WHAT IS BEING ASKED.
Repeat verbatim, and only, the lines of the data below, beginning at the line that contains "#394c67; stroke-width: 7" and stopping after the line that contains "#38414e; stroke-width: 14".

=== Section Start ===

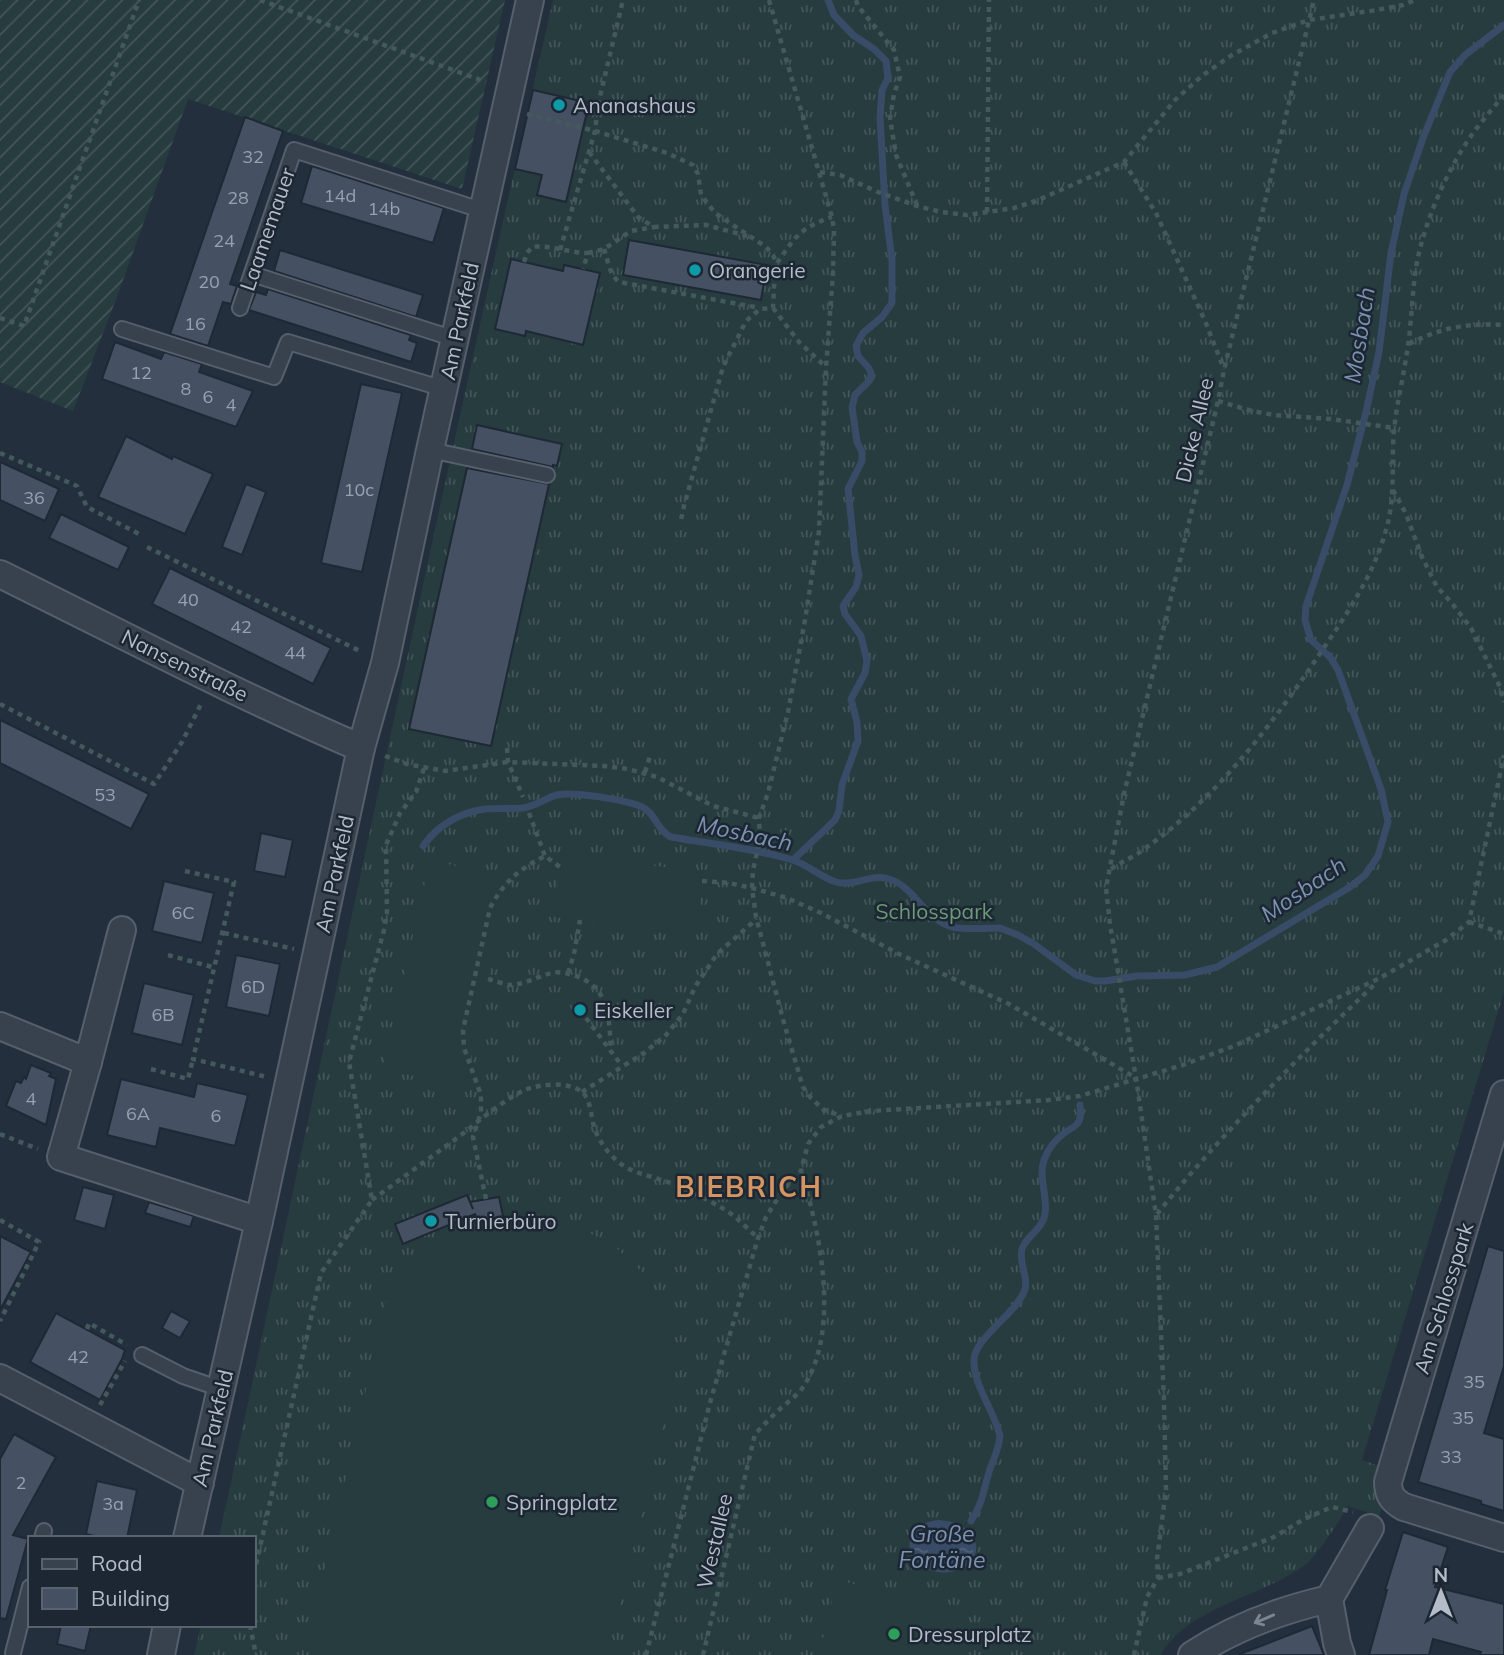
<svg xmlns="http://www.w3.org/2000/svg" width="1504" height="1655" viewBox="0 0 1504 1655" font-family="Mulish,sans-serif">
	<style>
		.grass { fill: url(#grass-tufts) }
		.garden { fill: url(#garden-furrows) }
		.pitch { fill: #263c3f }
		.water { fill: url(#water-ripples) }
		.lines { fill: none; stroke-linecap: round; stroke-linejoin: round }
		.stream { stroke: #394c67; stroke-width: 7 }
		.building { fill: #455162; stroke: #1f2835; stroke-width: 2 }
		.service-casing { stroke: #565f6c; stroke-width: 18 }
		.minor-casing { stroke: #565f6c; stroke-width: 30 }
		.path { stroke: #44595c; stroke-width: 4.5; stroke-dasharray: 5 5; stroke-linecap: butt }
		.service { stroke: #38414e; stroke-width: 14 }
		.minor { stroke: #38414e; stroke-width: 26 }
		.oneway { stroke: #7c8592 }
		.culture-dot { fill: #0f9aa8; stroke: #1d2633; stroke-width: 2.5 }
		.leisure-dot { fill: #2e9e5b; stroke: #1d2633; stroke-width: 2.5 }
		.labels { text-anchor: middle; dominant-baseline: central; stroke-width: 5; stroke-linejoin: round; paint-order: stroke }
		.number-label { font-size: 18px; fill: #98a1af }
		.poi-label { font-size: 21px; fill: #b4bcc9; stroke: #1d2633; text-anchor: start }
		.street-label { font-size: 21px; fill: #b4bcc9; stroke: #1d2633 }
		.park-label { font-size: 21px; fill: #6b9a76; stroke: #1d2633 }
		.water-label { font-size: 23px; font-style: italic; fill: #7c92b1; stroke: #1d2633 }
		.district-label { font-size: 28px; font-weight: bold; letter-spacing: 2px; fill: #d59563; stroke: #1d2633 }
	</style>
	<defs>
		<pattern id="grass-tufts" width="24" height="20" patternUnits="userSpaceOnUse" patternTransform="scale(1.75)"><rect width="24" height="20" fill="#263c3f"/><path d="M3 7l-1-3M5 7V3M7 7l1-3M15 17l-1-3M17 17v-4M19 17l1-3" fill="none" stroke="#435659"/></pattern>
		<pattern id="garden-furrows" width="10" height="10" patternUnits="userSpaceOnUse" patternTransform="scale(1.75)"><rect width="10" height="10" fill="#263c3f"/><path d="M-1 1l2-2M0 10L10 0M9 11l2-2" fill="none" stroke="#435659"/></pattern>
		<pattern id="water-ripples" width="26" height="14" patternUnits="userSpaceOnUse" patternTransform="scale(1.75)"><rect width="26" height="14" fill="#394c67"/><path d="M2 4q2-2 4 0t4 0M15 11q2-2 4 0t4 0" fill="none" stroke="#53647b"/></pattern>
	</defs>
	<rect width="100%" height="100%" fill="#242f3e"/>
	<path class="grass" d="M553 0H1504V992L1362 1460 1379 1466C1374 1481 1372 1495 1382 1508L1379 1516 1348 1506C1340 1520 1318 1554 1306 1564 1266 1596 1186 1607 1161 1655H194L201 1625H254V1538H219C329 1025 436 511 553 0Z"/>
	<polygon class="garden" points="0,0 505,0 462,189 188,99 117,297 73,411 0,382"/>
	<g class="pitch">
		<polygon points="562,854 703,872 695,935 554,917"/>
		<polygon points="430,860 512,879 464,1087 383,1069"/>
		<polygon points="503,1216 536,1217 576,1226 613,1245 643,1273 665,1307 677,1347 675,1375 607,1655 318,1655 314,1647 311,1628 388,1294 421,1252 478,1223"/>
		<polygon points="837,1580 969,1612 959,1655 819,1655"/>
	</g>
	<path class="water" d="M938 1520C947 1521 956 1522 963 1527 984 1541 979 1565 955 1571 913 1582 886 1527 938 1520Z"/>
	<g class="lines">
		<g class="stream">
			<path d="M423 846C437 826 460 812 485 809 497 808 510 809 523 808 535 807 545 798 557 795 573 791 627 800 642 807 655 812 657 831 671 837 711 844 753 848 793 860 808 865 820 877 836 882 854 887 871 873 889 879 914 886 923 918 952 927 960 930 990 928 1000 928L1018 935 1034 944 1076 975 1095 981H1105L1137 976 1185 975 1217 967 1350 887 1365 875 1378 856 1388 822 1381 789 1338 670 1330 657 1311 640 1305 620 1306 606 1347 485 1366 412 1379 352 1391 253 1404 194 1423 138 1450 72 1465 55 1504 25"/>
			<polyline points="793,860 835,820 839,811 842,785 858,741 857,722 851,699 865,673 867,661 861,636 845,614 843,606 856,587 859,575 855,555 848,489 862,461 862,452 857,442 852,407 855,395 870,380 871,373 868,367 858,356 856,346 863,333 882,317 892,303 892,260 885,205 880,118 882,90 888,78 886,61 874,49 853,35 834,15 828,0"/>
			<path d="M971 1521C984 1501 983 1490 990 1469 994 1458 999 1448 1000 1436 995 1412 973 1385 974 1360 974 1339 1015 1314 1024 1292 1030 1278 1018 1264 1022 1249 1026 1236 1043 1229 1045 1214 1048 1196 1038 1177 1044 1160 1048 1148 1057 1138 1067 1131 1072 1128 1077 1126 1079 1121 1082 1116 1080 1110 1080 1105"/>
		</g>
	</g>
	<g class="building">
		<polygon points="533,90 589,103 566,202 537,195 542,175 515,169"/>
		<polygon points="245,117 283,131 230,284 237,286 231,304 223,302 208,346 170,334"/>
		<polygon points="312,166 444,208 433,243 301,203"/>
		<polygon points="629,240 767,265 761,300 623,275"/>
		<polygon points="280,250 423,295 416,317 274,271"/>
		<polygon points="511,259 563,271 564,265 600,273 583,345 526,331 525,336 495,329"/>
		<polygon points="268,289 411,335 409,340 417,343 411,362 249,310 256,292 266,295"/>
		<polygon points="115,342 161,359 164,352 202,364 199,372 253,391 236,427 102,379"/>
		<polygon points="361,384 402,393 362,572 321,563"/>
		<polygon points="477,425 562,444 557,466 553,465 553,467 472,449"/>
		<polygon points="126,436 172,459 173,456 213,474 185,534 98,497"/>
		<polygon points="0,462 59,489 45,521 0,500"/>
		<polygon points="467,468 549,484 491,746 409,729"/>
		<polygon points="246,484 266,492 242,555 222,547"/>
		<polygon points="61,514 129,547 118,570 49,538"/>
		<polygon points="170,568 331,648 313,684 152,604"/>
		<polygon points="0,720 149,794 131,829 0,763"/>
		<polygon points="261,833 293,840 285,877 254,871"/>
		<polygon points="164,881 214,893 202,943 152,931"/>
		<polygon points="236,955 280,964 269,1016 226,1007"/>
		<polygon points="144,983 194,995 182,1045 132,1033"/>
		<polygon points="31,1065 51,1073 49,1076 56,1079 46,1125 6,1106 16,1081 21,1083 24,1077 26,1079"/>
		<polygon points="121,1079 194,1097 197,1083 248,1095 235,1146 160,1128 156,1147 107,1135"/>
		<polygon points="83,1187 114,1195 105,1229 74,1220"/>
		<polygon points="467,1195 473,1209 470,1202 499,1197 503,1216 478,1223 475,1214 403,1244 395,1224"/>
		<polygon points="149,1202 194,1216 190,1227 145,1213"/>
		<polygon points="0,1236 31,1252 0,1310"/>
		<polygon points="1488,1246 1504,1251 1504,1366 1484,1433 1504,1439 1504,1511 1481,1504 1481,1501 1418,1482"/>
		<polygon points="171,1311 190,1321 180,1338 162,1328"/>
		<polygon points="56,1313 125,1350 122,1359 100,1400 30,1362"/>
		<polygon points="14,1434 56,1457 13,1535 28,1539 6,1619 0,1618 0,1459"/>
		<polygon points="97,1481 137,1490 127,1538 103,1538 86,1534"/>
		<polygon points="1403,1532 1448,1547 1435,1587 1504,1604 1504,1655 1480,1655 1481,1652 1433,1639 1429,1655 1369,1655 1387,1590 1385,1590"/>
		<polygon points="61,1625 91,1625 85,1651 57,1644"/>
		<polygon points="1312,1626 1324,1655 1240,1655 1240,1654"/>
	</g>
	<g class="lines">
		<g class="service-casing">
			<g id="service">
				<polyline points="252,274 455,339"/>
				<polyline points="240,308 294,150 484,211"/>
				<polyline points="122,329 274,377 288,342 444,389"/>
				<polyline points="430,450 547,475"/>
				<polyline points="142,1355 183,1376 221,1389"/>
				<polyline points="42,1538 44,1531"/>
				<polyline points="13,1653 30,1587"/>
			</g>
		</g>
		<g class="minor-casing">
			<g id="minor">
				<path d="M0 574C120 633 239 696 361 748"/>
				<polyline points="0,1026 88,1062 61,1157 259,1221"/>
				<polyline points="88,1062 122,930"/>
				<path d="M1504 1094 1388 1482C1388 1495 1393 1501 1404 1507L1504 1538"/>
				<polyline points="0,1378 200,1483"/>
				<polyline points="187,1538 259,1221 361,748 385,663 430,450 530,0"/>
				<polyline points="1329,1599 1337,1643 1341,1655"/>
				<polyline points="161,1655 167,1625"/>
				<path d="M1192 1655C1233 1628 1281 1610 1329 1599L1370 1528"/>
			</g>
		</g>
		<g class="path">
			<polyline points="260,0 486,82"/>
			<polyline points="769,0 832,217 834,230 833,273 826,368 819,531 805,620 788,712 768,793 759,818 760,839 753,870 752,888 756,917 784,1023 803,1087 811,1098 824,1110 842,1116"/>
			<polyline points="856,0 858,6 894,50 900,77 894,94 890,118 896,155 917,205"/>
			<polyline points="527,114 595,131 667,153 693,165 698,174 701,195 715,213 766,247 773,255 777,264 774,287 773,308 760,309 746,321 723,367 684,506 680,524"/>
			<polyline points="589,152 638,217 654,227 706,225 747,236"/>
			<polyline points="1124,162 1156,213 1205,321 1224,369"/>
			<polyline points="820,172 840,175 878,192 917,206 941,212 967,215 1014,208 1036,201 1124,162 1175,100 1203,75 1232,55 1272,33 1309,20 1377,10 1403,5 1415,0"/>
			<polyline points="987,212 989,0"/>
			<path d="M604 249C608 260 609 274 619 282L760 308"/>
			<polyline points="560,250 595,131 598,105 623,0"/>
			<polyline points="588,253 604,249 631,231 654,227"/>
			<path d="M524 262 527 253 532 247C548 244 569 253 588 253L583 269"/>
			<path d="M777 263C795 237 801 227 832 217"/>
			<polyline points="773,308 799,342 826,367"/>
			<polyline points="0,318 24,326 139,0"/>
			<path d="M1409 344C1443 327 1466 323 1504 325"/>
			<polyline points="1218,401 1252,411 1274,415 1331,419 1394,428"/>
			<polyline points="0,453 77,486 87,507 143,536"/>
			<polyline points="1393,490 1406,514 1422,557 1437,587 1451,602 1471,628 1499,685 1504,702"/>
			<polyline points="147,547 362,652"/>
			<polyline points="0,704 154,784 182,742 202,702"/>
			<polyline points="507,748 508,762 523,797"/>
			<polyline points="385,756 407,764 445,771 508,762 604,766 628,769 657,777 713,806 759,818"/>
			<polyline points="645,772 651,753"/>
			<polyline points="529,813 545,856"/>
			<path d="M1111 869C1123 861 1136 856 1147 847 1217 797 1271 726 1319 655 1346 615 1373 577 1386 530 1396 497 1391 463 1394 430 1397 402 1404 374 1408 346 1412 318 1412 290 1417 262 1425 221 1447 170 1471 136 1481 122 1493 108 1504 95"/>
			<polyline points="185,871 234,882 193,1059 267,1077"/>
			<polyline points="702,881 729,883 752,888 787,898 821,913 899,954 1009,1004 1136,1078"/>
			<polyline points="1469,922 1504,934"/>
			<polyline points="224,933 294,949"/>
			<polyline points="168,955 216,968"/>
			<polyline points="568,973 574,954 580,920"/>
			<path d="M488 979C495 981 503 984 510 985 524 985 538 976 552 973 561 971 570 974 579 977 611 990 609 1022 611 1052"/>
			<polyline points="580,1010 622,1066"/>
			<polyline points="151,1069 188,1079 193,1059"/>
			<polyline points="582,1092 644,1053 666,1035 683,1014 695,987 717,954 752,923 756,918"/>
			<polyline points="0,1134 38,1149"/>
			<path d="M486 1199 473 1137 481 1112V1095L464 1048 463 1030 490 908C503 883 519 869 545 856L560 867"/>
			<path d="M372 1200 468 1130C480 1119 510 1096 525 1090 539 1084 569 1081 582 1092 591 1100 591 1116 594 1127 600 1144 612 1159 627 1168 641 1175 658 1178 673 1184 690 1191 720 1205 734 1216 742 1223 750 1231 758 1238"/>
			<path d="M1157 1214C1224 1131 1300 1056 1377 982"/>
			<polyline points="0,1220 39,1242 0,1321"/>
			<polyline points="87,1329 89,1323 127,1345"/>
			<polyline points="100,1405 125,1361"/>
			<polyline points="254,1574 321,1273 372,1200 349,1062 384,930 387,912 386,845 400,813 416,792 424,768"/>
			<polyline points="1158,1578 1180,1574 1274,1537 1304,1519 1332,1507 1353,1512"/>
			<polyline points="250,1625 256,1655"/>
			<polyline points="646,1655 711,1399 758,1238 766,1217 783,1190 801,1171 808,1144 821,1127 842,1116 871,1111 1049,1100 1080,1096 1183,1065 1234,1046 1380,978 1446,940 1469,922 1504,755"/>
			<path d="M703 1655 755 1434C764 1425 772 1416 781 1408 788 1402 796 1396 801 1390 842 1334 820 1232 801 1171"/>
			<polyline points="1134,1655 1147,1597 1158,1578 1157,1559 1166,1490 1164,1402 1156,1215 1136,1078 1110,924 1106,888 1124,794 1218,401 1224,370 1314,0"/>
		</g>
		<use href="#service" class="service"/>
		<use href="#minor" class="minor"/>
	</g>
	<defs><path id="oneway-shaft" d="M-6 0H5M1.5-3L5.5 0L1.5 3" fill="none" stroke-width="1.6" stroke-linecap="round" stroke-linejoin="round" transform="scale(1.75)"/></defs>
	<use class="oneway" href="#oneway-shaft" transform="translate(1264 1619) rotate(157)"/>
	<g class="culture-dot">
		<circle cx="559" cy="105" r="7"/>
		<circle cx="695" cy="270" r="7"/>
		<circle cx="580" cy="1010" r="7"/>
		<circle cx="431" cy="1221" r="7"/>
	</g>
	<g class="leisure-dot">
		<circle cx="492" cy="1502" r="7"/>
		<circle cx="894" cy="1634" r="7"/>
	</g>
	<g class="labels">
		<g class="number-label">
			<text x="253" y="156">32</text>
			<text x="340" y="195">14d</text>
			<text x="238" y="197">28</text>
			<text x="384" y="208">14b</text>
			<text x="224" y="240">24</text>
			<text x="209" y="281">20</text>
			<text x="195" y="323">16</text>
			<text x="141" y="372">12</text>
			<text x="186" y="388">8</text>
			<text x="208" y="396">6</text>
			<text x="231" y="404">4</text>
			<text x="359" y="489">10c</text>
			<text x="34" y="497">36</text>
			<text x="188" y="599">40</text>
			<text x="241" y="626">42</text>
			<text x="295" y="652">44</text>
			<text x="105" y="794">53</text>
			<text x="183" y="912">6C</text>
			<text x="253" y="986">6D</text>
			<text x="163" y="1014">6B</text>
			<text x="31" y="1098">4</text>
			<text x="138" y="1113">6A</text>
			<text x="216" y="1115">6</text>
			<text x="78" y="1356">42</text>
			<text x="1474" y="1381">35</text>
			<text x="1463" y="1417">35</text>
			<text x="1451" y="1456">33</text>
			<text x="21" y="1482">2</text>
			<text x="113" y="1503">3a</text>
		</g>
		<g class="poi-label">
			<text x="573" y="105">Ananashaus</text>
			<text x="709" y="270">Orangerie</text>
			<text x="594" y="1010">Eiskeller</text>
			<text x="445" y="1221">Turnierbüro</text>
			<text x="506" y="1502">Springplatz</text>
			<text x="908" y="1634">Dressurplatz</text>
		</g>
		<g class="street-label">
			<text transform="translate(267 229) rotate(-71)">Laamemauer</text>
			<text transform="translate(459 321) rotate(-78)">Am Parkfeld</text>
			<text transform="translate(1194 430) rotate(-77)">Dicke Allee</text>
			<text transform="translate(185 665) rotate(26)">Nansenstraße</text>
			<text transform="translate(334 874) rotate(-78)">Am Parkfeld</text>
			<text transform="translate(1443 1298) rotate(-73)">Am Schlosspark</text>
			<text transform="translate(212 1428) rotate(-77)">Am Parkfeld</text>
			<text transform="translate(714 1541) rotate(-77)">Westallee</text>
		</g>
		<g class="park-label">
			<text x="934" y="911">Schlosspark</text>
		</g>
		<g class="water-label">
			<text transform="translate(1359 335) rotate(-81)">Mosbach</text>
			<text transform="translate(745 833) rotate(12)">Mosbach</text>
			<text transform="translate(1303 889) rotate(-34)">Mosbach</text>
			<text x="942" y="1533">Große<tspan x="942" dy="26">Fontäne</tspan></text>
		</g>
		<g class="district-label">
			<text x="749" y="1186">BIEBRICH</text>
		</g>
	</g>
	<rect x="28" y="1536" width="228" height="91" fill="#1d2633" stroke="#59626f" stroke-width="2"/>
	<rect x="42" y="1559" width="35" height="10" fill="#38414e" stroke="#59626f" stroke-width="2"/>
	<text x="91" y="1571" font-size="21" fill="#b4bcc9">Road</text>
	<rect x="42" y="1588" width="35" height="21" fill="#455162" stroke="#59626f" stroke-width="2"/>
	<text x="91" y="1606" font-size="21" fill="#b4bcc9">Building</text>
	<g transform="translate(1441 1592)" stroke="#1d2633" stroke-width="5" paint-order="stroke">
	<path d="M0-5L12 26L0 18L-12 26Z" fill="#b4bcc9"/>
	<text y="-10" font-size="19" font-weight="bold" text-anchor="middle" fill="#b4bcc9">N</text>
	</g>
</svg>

=== Section End ===

RESULT OF THIS TASK.
		.stream { stroke: #394c67; stroke-width: 7 }
		.building { fill: #455162; stroke: #1f2835; stroke-width: 2 }
		.service-casing { stroke: #565f6c; stroke-width: 18 }
		.minor-casing { stroke: #565f6c; stroke-width: 30 }
		.path { stroke: #44595c; stroke-width: 4.5; stroke-dasharray: 5 5; stroke-linecap: butt }
		.service { stroke: #38414e; stroke-width: 14 }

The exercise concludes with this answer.